Work item: Reproduce word for word the lines of the listing below, starting with the line that contains "At how many" and going on through the end of the listing.

Given data:
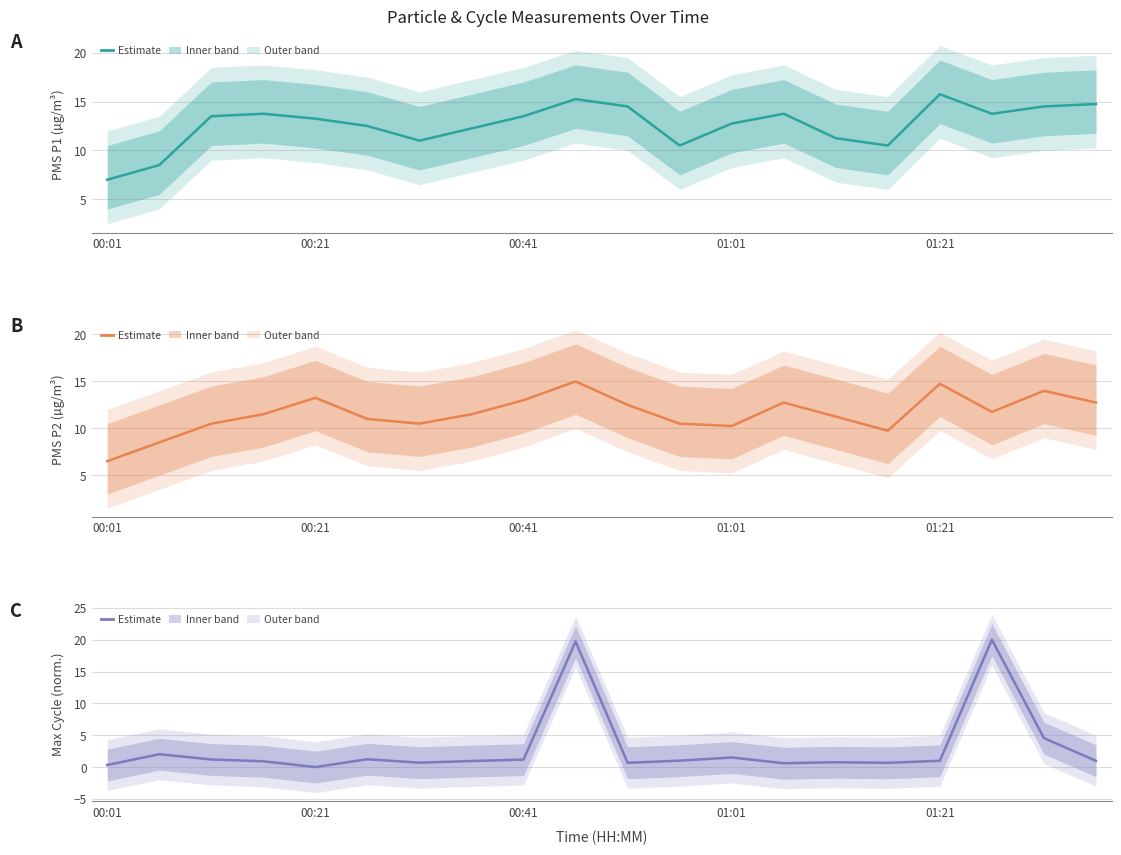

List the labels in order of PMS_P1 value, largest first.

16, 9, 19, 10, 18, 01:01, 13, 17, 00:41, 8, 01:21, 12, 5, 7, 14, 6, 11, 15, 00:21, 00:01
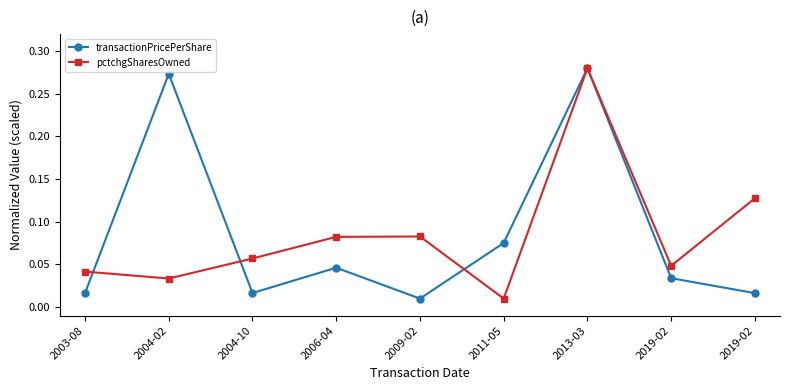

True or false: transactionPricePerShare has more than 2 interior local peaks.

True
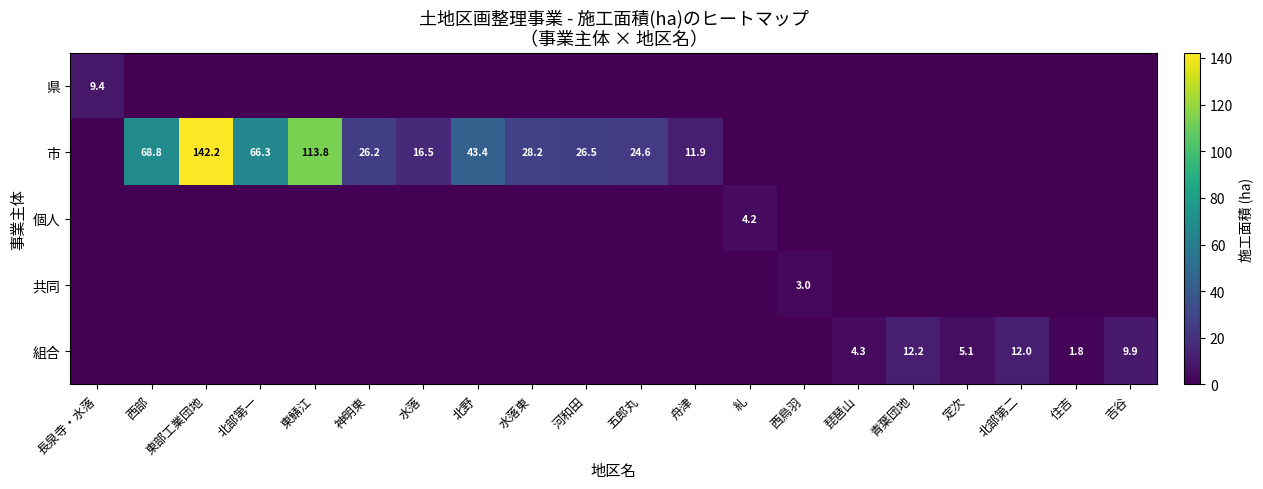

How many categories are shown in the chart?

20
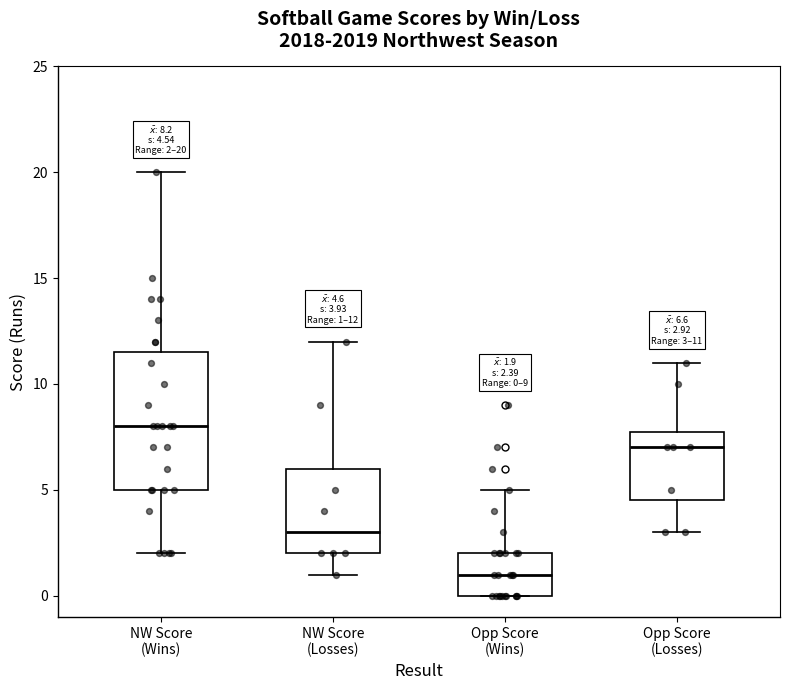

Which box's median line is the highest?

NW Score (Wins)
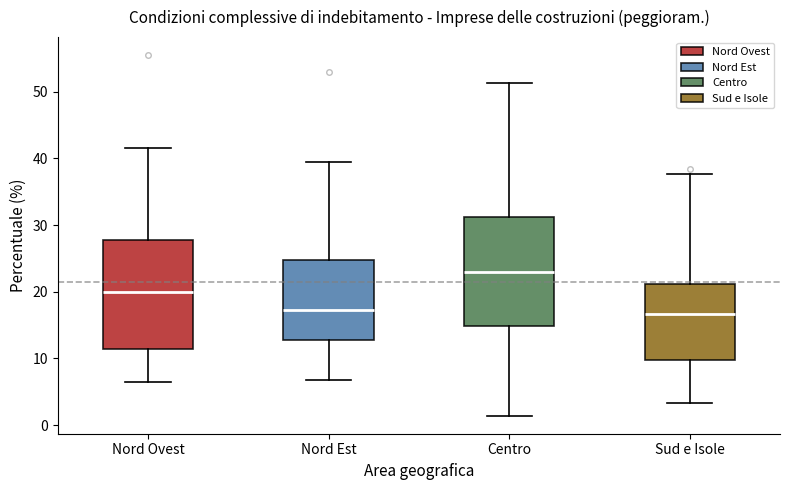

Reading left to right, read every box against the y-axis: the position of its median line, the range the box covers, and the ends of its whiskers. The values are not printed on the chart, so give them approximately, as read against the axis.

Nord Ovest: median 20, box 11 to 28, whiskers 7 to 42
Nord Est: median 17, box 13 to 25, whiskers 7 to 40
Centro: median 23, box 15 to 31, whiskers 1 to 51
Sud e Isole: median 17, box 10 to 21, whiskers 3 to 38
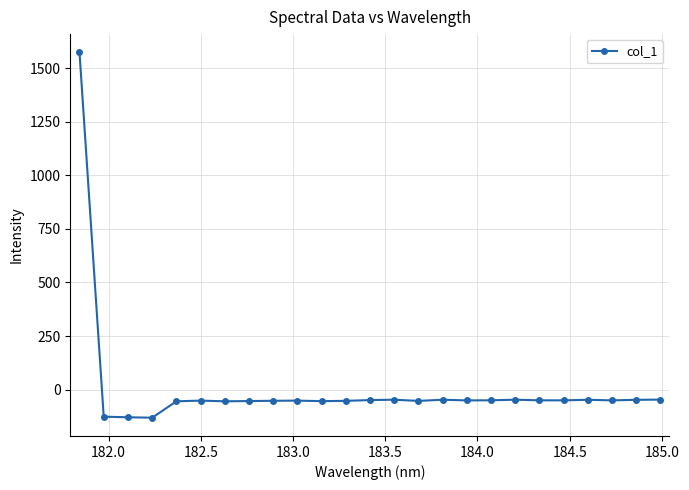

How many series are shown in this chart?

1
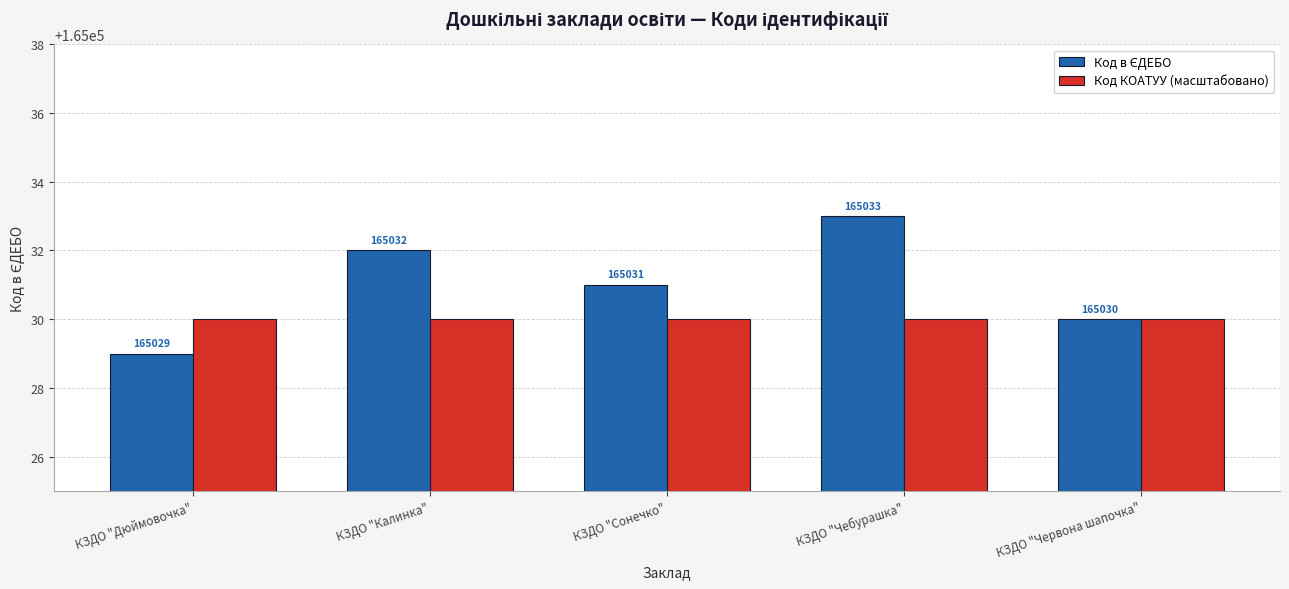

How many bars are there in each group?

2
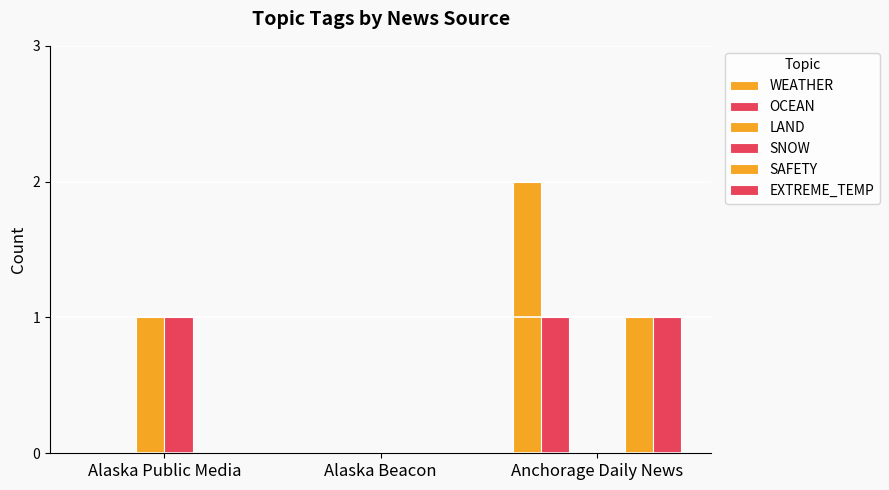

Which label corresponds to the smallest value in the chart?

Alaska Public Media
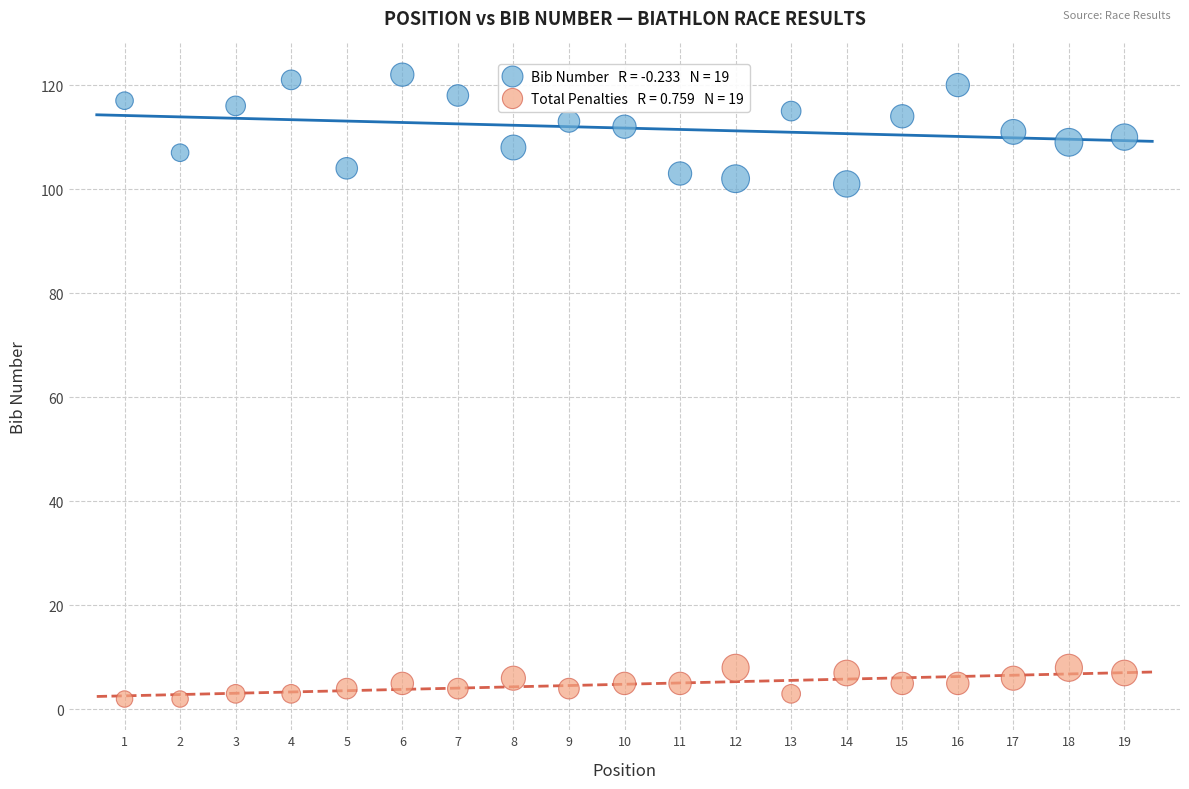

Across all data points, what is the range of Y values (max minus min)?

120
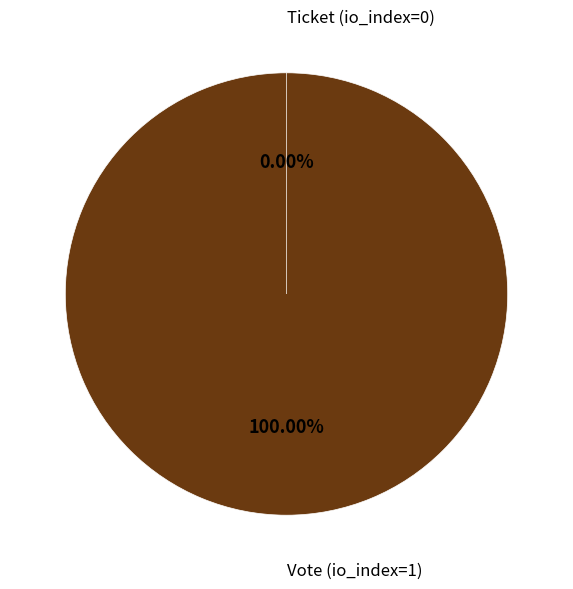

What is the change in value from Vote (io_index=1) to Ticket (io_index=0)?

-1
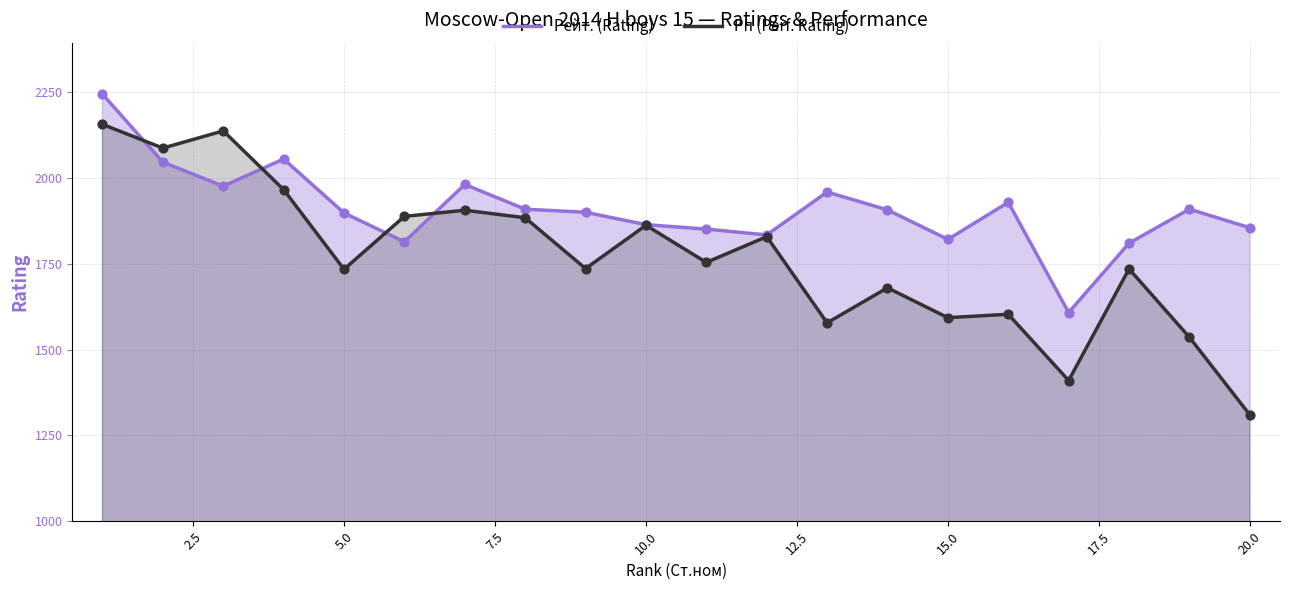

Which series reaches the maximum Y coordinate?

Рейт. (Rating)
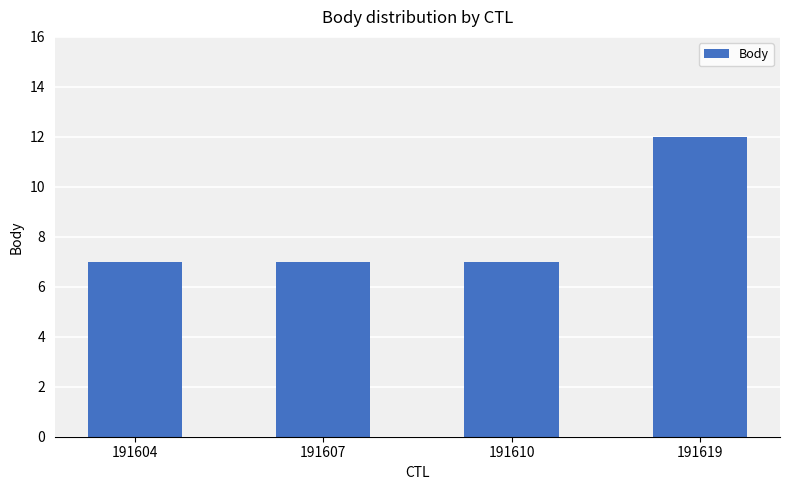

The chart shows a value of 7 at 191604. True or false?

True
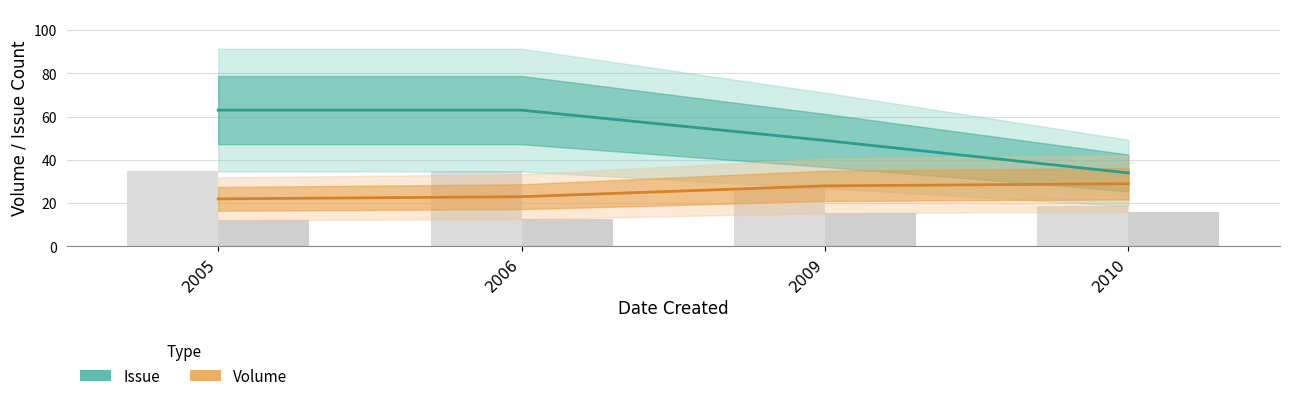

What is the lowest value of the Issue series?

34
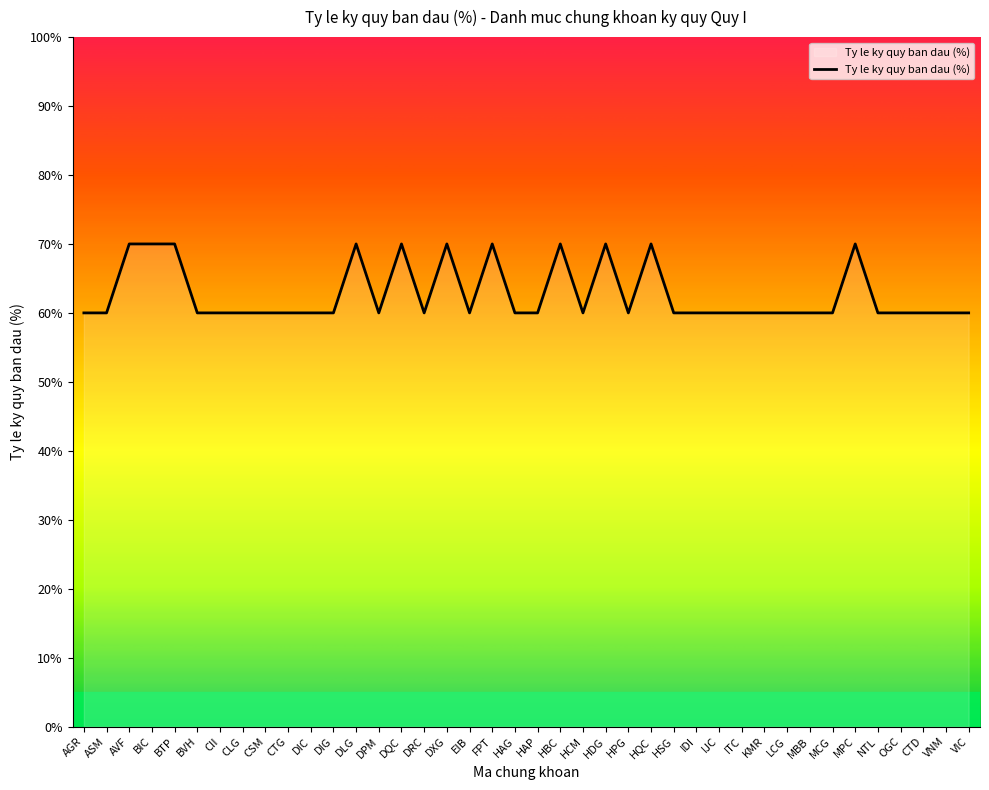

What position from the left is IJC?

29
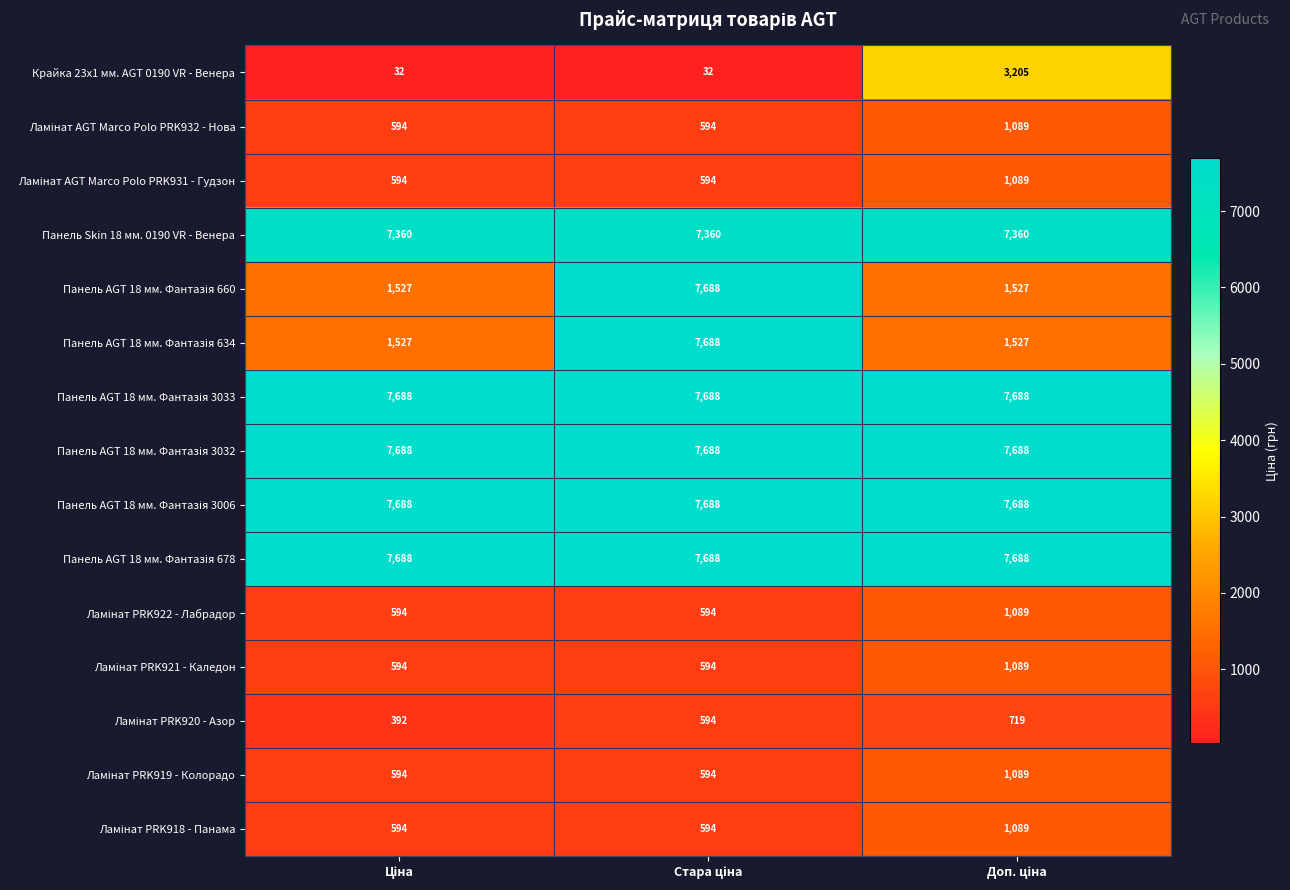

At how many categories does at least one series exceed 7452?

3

Solution to this task:
At how many categories does at least one series exceed 7452?

3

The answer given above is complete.